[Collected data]

- - - -

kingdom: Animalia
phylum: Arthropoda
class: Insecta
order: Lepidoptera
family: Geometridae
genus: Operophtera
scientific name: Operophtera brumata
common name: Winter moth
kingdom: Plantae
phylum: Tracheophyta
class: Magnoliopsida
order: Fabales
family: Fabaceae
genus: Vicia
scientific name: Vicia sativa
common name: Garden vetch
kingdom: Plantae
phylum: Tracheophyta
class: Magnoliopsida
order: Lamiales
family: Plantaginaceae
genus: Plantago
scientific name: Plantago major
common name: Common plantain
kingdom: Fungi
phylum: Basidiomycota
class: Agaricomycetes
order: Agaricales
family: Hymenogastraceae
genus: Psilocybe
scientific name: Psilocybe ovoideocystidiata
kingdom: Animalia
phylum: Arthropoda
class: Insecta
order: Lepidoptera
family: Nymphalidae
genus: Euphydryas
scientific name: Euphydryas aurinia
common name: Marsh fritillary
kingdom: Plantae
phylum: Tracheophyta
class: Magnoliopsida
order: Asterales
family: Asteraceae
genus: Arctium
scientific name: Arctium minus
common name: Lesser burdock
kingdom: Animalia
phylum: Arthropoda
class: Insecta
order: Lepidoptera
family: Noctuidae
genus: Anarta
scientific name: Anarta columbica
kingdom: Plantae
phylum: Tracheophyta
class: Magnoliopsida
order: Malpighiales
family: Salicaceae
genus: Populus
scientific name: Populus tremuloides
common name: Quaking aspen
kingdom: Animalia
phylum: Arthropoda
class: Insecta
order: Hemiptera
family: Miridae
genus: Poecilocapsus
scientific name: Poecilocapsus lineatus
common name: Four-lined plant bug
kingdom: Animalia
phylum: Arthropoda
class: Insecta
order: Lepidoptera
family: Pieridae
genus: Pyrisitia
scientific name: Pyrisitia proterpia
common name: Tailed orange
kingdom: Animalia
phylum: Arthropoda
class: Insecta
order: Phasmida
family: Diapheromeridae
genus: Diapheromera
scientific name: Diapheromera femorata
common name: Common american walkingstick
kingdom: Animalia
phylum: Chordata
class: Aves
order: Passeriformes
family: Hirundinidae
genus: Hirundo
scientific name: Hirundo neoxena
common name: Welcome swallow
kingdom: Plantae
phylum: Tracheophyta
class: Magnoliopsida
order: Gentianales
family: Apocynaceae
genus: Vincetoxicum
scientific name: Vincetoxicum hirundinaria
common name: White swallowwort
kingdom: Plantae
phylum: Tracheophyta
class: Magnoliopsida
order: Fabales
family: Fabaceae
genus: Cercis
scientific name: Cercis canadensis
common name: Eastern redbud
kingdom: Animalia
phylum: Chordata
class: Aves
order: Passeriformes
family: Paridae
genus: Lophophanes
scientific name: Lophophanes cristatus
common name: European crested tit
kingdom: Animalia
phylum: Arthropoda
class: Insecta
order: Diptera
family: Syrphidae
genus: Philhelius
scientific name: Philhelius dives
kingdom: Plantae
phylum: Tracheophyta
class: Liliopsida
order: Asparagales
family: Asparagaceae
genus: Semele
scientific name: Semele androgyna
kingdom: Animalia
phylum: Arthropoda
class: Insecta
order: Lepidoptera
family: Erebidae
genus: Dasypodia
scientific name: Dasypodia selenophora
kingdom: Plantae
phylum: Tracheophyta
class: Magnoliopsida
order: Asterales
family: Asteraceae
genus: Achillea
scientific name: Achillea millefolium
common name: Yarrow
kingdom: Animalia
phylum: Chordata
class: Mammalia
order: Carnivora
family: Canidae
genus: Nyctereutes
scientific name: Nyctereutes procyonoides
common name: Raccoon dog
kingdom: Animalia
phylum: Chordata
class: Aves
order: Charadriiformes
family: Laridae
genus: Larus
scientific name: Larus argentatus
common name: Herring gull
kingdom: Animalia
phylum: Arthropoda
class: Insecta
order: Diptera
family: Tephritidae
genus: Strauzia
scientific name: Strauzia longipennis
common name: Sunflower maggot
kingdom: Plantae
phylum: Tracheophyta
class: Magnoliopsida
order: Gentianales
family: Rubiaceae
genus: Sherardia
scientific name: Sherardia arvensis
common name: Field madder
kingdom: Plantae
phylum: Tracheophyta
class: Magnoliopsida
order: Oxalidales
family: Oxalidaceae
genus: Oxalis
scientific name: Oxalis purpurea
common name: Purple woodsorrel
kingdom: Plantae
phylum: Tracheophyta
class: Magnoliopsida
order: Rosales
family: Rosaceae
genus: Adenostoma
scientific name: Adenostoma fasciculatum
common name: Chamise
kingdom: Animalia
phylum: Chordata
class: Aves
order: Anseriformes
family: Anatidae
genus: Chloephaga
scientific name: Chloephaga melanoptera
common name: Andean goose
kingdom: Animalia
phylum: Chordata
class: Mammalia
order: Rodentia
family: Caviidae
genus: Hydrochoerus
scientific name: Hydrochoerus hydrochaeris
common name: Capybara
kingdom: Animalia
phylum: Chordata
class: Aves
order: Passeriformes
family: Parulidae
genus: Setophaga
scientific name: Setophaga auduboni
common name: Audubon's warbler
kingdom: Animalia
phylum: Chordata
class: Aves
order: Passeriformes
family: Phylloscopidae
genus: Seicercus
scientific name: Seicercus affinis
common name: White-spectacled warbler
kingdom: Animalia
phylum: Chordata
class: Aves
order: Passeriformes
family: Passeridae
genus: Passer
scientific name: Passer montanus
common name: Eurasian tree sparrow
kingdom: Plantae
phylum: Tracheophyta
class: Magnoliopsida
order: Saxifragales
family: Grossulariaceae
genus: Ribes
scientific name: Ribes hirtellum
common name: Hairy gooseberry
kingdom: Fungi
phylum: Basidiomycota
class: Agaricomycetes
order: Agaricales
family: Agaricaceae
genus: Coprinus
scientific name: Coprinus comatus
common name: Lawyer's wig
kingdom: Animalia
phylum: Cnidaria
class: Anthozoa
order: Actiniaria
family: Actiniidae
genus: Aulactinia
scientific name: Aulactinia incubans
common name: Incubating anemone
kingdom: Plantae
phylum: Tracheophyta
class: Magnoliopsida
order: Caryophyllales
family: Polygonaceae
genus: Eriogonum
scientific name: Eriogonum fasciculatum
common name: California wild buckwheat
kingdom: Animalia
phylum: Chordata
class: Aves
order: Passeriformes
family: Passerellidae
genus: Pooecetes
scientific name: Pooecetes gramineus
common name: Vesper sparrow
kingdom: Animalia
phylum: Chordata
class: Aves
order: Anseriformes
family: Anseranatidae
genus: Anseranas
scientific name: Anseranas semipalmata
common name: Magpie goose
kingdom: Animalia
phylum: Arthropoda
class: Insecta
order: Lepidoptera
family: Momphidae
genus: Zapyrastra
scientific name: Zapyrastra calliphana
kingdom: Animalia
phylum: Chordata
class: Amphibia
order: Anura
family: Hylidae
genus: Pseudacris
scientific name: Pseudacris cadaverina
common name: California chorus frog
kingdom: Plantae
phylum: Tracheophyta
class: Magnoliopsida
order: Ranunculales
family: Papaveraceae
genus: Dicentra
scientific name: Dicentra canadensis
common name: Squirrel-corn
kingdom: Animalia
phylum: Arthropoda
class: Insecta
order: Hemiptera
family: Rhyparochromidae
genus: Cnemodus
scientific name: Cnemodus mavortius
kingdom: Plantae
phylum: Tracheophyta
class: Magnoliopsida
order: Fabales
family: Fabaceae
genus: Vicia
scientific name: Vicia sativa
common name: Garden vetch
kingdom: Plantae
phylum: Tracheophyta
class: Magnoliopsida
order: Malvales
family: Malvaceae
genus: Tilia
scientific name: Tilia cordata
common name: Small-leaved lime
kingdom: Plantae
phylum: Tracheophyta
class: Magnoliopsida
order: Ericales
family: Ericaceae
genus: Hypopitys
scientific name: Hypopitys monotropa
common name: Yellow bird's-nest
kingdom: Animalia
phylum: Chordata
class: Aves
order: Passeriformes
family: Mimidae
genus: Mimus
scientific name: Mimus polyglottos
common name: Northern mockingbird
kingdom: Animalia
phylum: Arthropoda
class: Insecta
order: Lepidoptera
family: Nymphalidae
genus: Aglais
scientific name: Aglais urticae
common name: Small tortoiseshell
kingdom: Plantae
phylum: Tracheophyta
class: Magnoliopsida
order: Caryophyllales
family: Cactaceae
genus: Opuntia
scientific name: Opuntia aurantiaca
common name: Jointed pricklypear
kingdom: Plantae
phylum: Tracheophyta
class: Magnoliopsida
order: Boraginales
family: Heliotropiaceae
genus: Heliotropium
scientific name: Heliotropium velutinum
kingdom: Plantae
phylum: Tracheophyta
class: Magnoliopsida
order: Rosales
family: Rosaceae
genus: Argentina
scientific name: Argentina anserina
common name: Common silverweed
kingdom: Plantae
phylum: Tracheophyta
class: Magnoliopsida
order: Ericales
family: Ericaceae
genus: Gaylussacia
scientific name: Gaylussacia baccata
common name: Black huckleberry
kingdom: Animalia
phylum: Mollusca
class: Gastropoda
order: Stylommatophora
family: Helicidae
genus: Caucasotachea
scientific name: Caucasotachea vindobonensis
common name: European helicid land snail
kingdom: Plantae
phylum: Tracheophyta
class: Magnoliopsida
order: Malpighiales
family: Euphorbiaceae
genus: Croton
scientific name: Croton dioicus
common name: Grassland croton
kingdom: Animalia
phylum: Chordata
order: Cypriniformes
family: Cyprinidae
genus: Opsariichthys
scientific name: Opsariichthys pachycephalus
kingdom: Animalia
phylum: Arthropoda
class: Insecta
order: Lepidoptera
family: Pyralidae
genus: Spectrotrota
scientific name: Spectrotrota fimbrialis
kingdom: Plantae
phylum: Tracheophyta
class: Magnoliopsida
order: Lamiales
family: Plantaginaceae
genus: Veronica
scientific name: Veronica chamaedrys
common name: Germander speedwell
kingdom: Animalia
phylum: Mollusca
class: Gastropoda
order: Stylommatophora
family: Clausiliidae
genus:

- - - -

EXERCISE PROMPT: Copy the lines in the listing from the one containing "scientific name: Pseudacris cadaverina" through the one containing "scientific name: Hypopitys monotropa", both included, without changing anything.

COMPLETED EXERCISE:
scientific name: Pseudacris cadaverina
common name: California chorus frog
kingdom: Plantae
phylum: Tracheophyta
class: Magnoliopsida
order: Ranunculales
family: Papaveraceae
genus: Dicentra
scientific name: Dicentra canadensis
common name: Squirrel-corn
kingdom: Animalia
phylum: Arthropoda
class: Insecta
order: Hemiptera
family: Rhyparochromidae
genus: Cnemodus
scientific name: Cnemodus mavortius
kingdom: Plantae
phylum: Tracheophyta
class: Magnoliopsida
order: Fabales
family: Fabaceae
genus: Vicia
scientific name: Vicia sativa
common name: Garden vetch
kingdom: Plantae
phylum: Tracheophyta
class: Magnoliopsida
order: Malvales
family: Malvaceae
genus: Tilia
scientific name: Tilia cordata
common name: Small-leaved lime
kingdom: Plantae
phylum: Tracheophyta
class: Magnoliopsida
order: Ericales
family: Ericaceae
genus: Hypopitys
scientific name: Hypopitys monotropa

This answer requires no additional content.